O que é o aging da carteira
Aging é o relatório que fatia o saldo em aberto por faixas de dias de atraso, contados a partir do vencimento de cada título. Ele é a fotografia da carteira de cobrança numa data de corte: mostra a distribuição, não a tendência.
Por isso o aging responde a uma pergunta só — onde está o saldo hoje. Para onde a carteira está indo é o roll rate; em quantos dias, em média, a venda vira caixa é o DSO; se a qualidade do que você vende melhorou é a análise de safras. São quatro perguntas diferentes, e o aging é a base sobre a qual as outras três se apoiam.
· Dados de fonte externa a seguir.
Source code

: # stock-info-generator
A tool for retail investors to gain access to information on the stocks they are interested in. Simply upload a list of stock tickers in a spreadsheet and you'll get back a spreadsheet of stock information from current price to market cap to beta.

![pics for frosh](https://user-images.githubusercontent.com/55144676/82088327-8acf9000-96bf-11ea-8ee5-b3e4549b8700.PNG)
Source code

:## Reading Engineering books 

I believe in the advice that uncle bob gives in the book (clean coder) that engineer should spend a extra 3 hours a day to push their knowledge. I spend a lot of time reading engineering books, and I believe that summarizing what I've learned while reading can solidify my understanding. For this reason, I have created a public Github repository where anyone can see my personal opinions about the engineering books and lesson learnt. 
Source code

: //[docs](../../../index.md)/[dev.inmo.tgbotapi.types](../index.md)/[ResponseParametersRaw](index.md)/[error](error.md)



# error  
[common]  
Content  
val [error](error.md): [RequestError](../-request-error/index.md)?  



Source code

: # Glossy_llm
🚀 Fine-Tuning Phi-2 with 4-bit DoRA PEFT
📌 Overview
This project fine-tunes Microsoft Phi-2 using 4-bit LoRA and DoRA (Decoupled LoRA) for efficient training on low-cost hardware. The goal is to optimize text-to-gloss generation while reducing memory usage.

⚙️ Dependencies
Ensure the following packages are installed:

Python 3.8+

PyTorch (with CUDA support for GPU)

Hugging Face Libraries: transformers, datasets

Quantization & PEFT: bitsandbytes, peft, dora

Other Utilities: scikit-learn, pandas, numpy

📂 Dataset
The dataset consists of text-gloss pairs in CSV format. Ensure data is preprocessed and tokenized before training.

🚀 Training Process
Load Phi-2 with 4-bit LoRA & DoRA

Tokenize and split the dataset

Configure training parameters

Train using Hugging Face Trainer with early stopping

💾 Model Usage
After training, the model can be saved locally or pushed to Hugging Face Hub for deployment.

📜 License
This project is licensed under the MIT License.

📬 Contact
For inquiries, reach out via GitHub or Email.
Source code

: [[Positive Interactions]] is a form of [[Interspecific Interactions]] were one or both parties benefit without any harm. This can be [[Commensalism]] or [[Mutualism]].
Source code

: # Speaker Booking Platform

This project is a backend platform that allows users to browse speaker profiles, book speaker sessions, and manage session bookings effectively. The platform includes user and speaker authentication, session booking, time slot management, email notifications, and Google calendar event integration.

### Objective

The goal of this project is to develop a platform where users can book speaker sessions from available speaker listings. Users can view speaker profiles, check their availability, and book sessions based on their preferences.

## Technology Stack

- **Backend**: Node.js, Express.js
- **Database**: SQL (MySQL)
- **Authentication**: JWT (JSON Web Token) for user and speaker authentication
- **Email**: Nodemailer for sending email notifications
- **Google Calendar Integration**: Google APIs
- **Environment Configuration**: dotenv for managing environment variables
Como montar um aging que serve para trabalhar
Três decisões definem um relatório utilizável:
- A data-base é o vencimento, nunca a emissão. Título emitido em janeiro com vencimento em junho não está atrasado em maio.
- As faixas seguem o seu ciclo de cobrança. O corte clássico — a vencer, 1 a 30, 31 a 60, 61 a 90, 91 a 180 e acima de 180 dias — atende a maioria dos credores porque acompanha os gatilhos de protesto, negativação e ação. Quem cobra mensalidade recorrente ganha abrindo a primeira faixa em blocos de sete ou dez dias.
- Duas visões, lado a lado: por valor e por quantidade de títulos. Valor mostra onde está o dinheiro; quantidade mostra para onde vão as horas da equipe.
Feche sempre na mesma data de corte, com o mesmo critério, e mantenha os títulos em disputa comercial em bloco separado — divergência de faturamento não é inadimplência e contamina a leitura.
O que cada faixa está dizendo
Cada faixa pede uma ação diferente, e é isso que transforma relatório em operação:
| Faixa | Leitura | Ação típica |
|---|---|---|
| A vencer | Risco ainda evitável | Lembrete e confirmação dos dados de pagamento |
| 1 a 30 dias | Falha operacional, na maioria dos casos | Régua automática por e-mail, SMS e WhatsApp |
| 31 a 90 dias | Dificuldade real ou atraso deliberado | Contato humano, proposta de acordo, aviso de protesto |
| Acima de 90 dias | Recuperação cai e o custo sobe | Protesto, negativação, decisão judicial ou venda |
A cadência que preenche a coluna da direita está no guia da régua de cobrança; as fórmulas dos indicadores que acompanham o aging, no guia de indicadores de inadimplência.
Três erros que esvaziam o relatório
O primeiro é olhar apenas o total vencido, sem abrir por cliente: o relatório agregado esconde a concentração, e é ela que decide o mês. O segundo é deixar a última faixa virar depósito — acima de 180 dias não é arquivo morto, é fila de decisão, e enquanto ninguém decide a prescrição corre. O terceiro é rejuvenescer título quando o devedor renegocia sem pagar nada: acordo prometido não zera atraso, e essa manobra faz o aging melhorar no papel enquanto a carteira piora.
Perguntas frequentes
Aging e roll rate são a mesma coisa?
Não. O aging é a fotografia: mostra como o saldo em aberto se distribui pelas faixas de atraso numa data. O roll rate compara duas fotografias e mede quanto do saldo de uma faixa avançou para a faixa seguinte no período seguinte. O aging diz onde a carteira está; o roll rate diz a que velocidade ela está envelhecendo.
Quais faixas usar no aging?
As faixas que correspondem às decisões que você toma. O corte de trinta em trinta dias até noventa, depois 91 a 180 e acima de 180, funciona para a maioria dos credores porque acompanha os gatilhos de régua, protesto, negativação e ação judicial. Cobrança recorrente costuma abrir a primeira faixa em blocos menores, para agir na primeira semana de atraso.
Aging por valor ou por quantidade de títulos?
Os dois, lado a lado. A visão por valor mostra onde está o dinheiro e orienta a negociação. A visão por quantidade mostra onde a equipe gasta as horas. Carteiras pulverizadas costumam ter muitos títulos pequenos nas faixas antigas: trabalho alto, retorno baixo por título e candidato natural a canal automatizado ou a venda em bloco.
CONTEÚDO EDUCATIVO — NÃO SUBSTITUI ACONSELHAMENTO JURÍDICO. PARA DECISÕES SOBRE CASOS CONCRETOS, CONSULTE UM ADVOGADO.